Work required
Starting at the line with "table_cell [911, 157, 1358, 255]" and ending at the line with "Rendered at 1241 by 1754 pixels.", print exactly the lines of the entries below. Pictures do not belong in the copy.

(Records contained in a dataset)
-*-

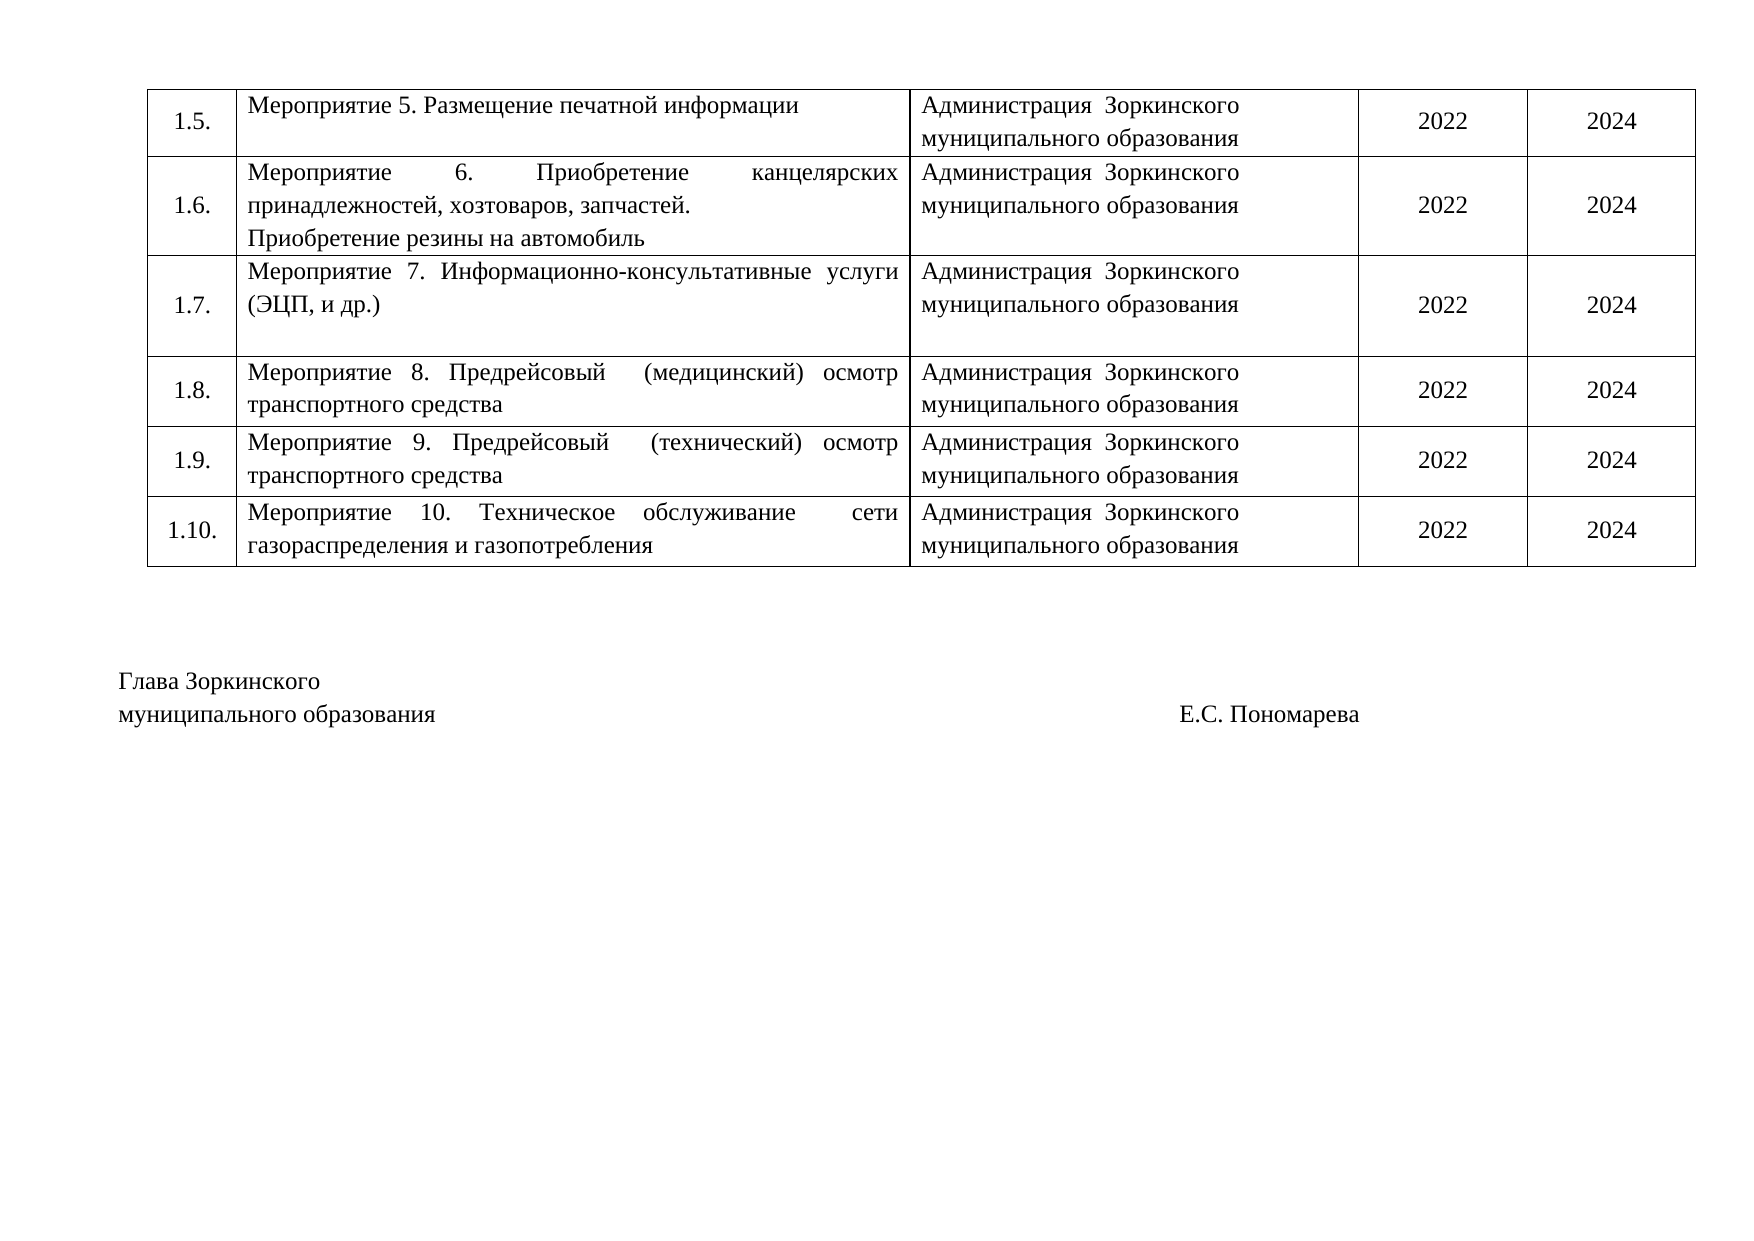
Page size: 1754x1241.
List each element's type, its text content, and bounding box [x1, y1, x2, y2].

table_cell 2024 [1528, 256, 1695, 356]
table_cell 2022 [1359, 256, 1527, 356]
table_cell Администрация Зоркинского муниципального образования [911, 497, 1358, 566]
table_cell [911, 157, 1358, 255]
table_cell 2024 [1528, 427, 1695, 496]
table_cell 2024 [1528, 497, 1695, 566]
table_cell 1.5. [148, 90, 236, 156]
table_cell 2022 [1359, 497, 1527, 566]
table_cell 1.10. [148, 497, 236, 566]
table_cell Мероприятие 8. Предрейсовый (медицинский) осмотр транспортного средства [237, 357, 909, 426]
table_cell 1.8. [148, 357, 236, 426]
text муниципального образования Е.С. Пономарева Приложение № 2 [118, 699, 1636, 728]
table_cell Мероприятие 9. Предрейсовый (технический) осмотр транспортного средства [237, 427, 909, 496]
table_cell Администрация Зоркинского муниципального образования [911, 357, 1358, 426]
text Глава Зоркинского [118, 666, 1636, 695]
table_cell 1.7. [148, 256, 236, 356]
table_cell Мероприятие 10. Техническое обслуживание сети газораспределения и газопотребления [237, 497, 909, 566]
table_cell 2024 [1528, 357, 1695, 426]
table_cell 2022 [1359, 157, 1527, 255]
table_cell 2022 [1359, 357, 1527, 426]
table_cell 2024 [1528, 157, 1695, 255]
table_cell Администрация Зоркинского муниципального образования [911, 427, 1358, 496]
table_cell Мероприятие 7. Информационно-консультативные услуги (ЭЦП, и др.) [237, 256, 909, 356]
table_cell 2022 [1359, 90, 1527, 156]
table_cell 2024 [1528, 90, 1695, 156]
table_cell 2022 [1359, 427, 1527, 496]
table_cell Администрация Зоркинского муниципального образования [911, 256, 1358, 356]
table_cell Мероприятие 5. Размещение печатной информации [237, 90, 909, 156]
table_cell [911, 90, 1358, 156]
table_cell Мероприятие 6. Приобретение канцелярских принадлежностей, хозтоваров, запчастей. Приобретение резины на автомобиль [237, 157, 909, 255]
table_cell 1.6. [148, 157, 236, 255]
table_cell 1.9. [148, 427, 236, 496]
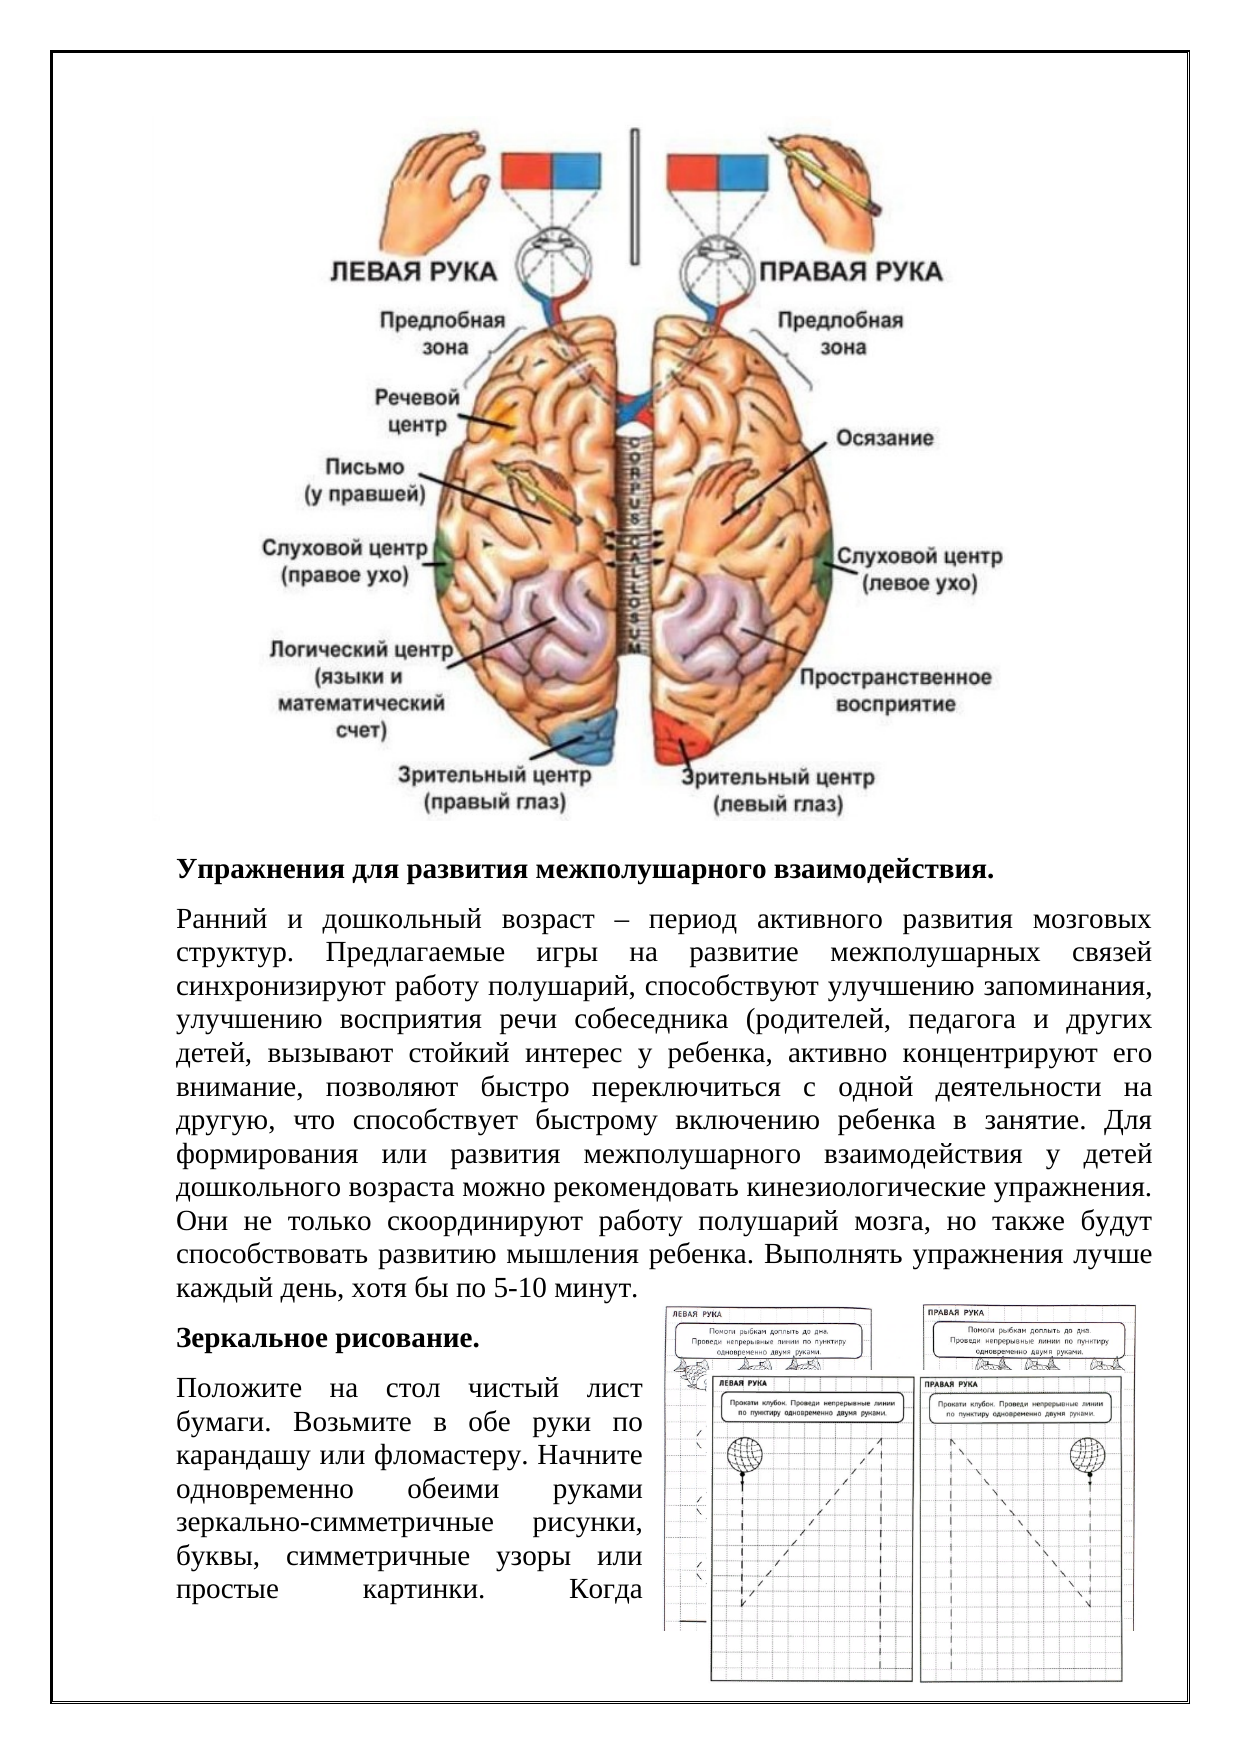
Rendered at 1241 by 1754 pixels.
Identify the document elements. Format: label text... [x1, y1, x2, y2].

text Упражнения для развития межполушарного взаимодействия. [176, 746, 1153, 779]
text Зеркальное рисование. [176, 1215, 916, 1248]
text Зеркальное рисование. [1034, 1215, 1153, 1248]
text Положите на стол чистый лист бумаги. Возьмите в обе руки по карандашу или фломастеру. Начните одновременно обеими руками зеркально-симметричные рисунки, буквы, симметричные узоры или простые картинки. Когда деятельность обоих полушарий синхронизируется, заметно увеличится эффективность работы всего мозга. [176, 1265, 1153, 1601]
picture [704, 1199, 1123, 1578]
text Ранний и дошкольный возраст – период активного развития мозговых структур. Предлагаемые игры на развитие межполушарных связей синхронизируют работу полушарий, способствуют улучшению запоминания, улучшению восприятия речи собеседника (родителей, педагога и других детей, вызывают стойкий интерес у ребенка, активно концентрируют его внимание, позволяют быстро переключиться с одной деятельности на другую, что способствует быстрому включению ребенка в занятие. Для формирования или развития межполушарного взаимодействия у детей дошкольного возраста можно рекомендовать кинезиологические упражнения. Они не только скоординируют работу полушарий мозга, но также будут способствовать развитию мышления ребенка. Выполнять упражнения лучше каждый день, хотя бы по 5-10 минут. [176, 796, 1153, 1198]
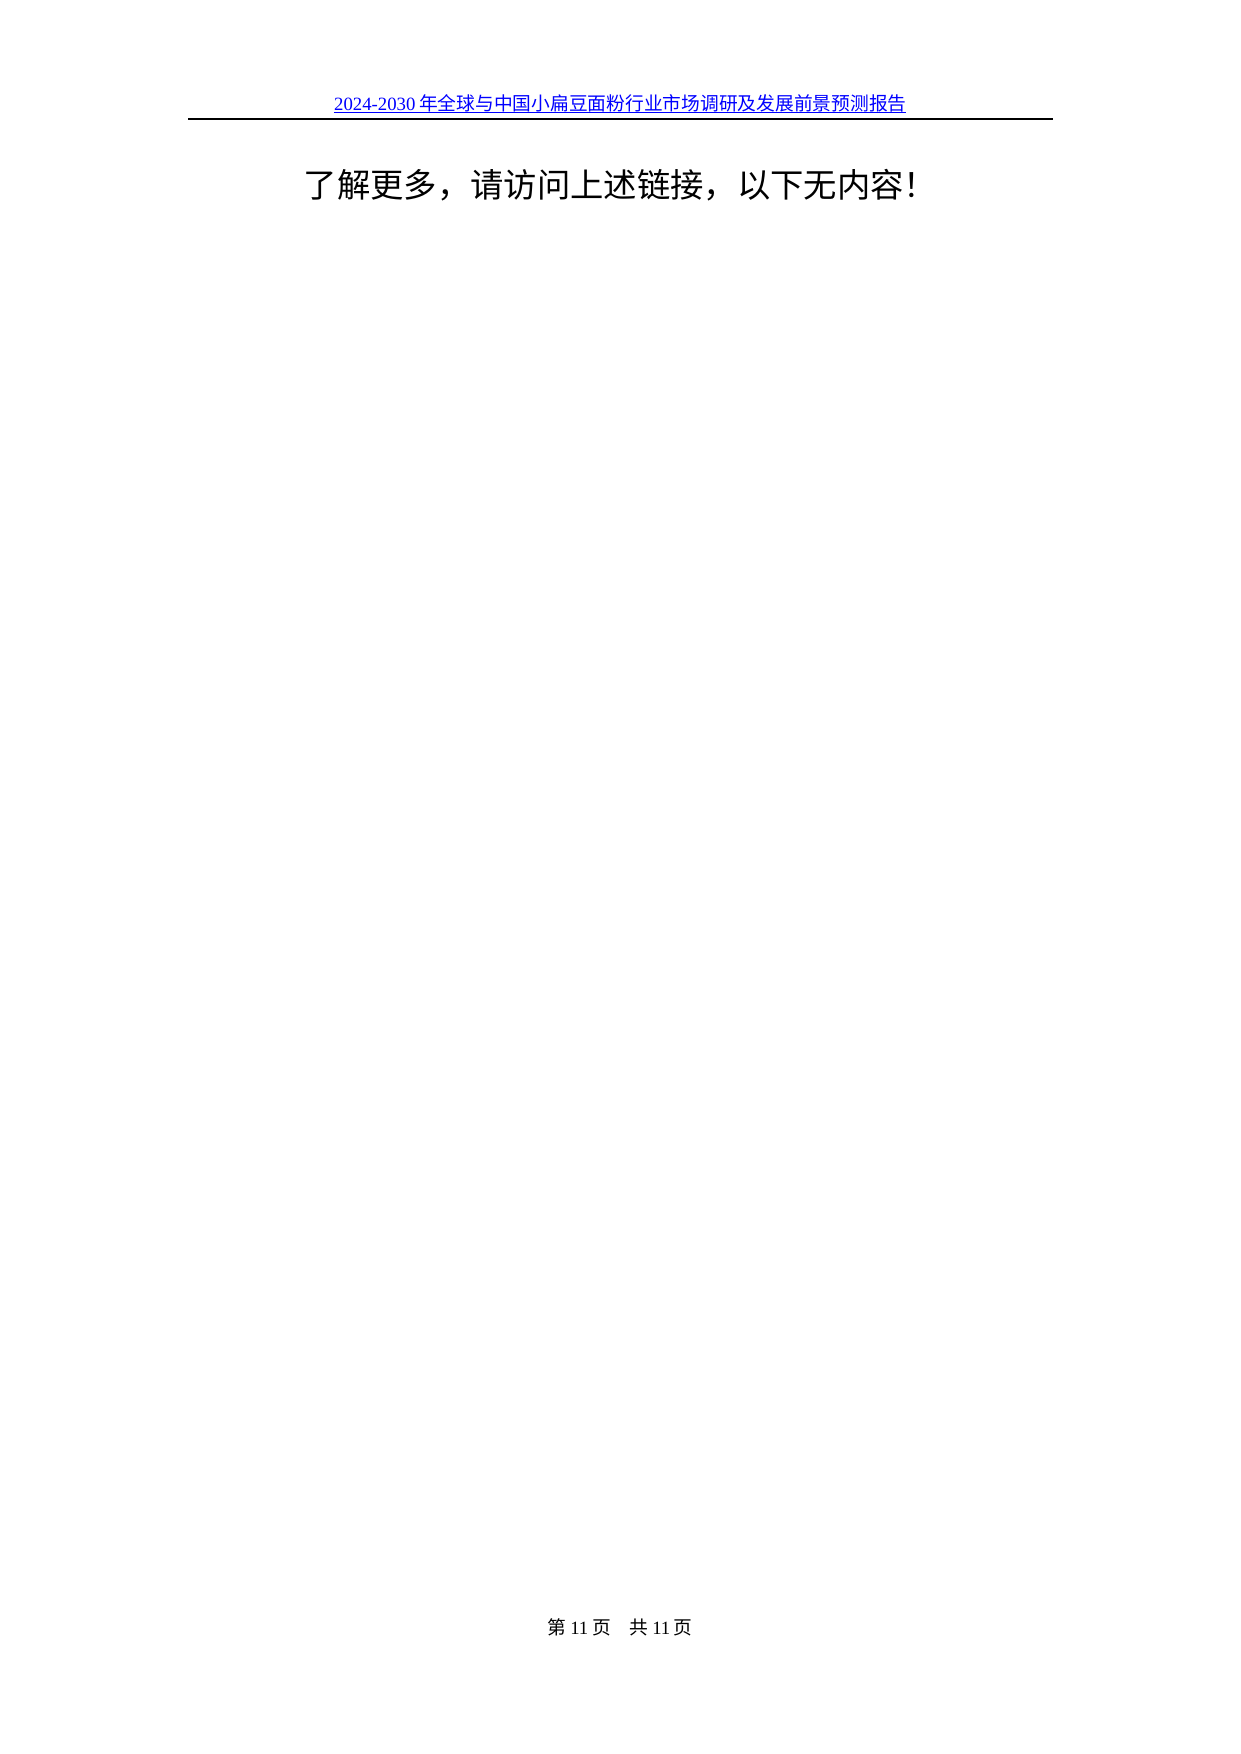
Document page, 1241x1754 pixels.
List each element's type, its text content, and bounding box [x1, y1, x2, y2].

title 了解更多，请访问上述链接，以下无内容！ [187, 150, 1053, 215]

-*-

Reply to the exercise
table_cell [911, 157, 1358, 255]
table_cell 2024 [1528, 427, 1695, 496]
table_cell 2024 [1528, 497, 1695, 566]
table_cell 1.5. [148, 90, 236, 156]
table_cell 2022 [1359, 497, 1527, 566]
table_cell 1.10. [148, 497, 236, 566]
table_cell Мероприятие 8. Предрейсовый (медицинский) осмотр транспортного средства [237, 357, 909, 426]
table_cell 1.8. [148, 357, 236, 426]
text муниципального образования Е.С. Пономарева Приложение № 2 [118, 699, 1636, 728]
table_cell Мероприятие 9. Предрейсовый (технический) осмотр транспортного средства [237, 427, 909, 496]
table_cell Администрация Зоркинского муниципального образования [911, 357, 1358, 426]
text Глава Зоркинского [118, 666, 1636, 695]
table_cell 1.7. [148, 256, 236, 356]
table_cell Мероприятие 10. Техническое обслуживание сети газораспределения и газопотребления [237, 497, 909, 566]
table_cell 2024 [1528, 357, 1695, 426]
table_cell 2022 [1359, 157, 1527, 255]
table_cell 2022 [1359, 357, 1527, 426]
table_cell 2024 [1528, 157, 1695, 255]
table_cell Администрация Зоркинского муниципального образования [911, 427, 1358, 496]
table_cell Мероприятие 7. Информационно-консультативные услуги (ЭЦП, и др.) [237, 256, 909, 356]
table_cell 2022 [1359, 90, 1527, 156]
table_cell 2024 [1528, 90, 1695, 156]
table_cell 2022 [1359, 427, 1527, 496]
table_cell Администрация Зоркинского муниципального образования [911, 256, 1358, 356]
table_cell Мероприятие 5. Размещение печатной информации [237, 90, 909, 156]
table_cell [911, 90, 1358, 156]
table_cell Мероприятие 6. Приобретение канцелярских принадлежностей, хозтоваров, запчастей. Приобретение резины на автомобиль [237, 157, 909, 255]
table_cell 1.6. [148, 157, 236, 255]
table_cell 1.9. [148, 427, 236, 496]
Rendered at 1241 by 1754 pixels.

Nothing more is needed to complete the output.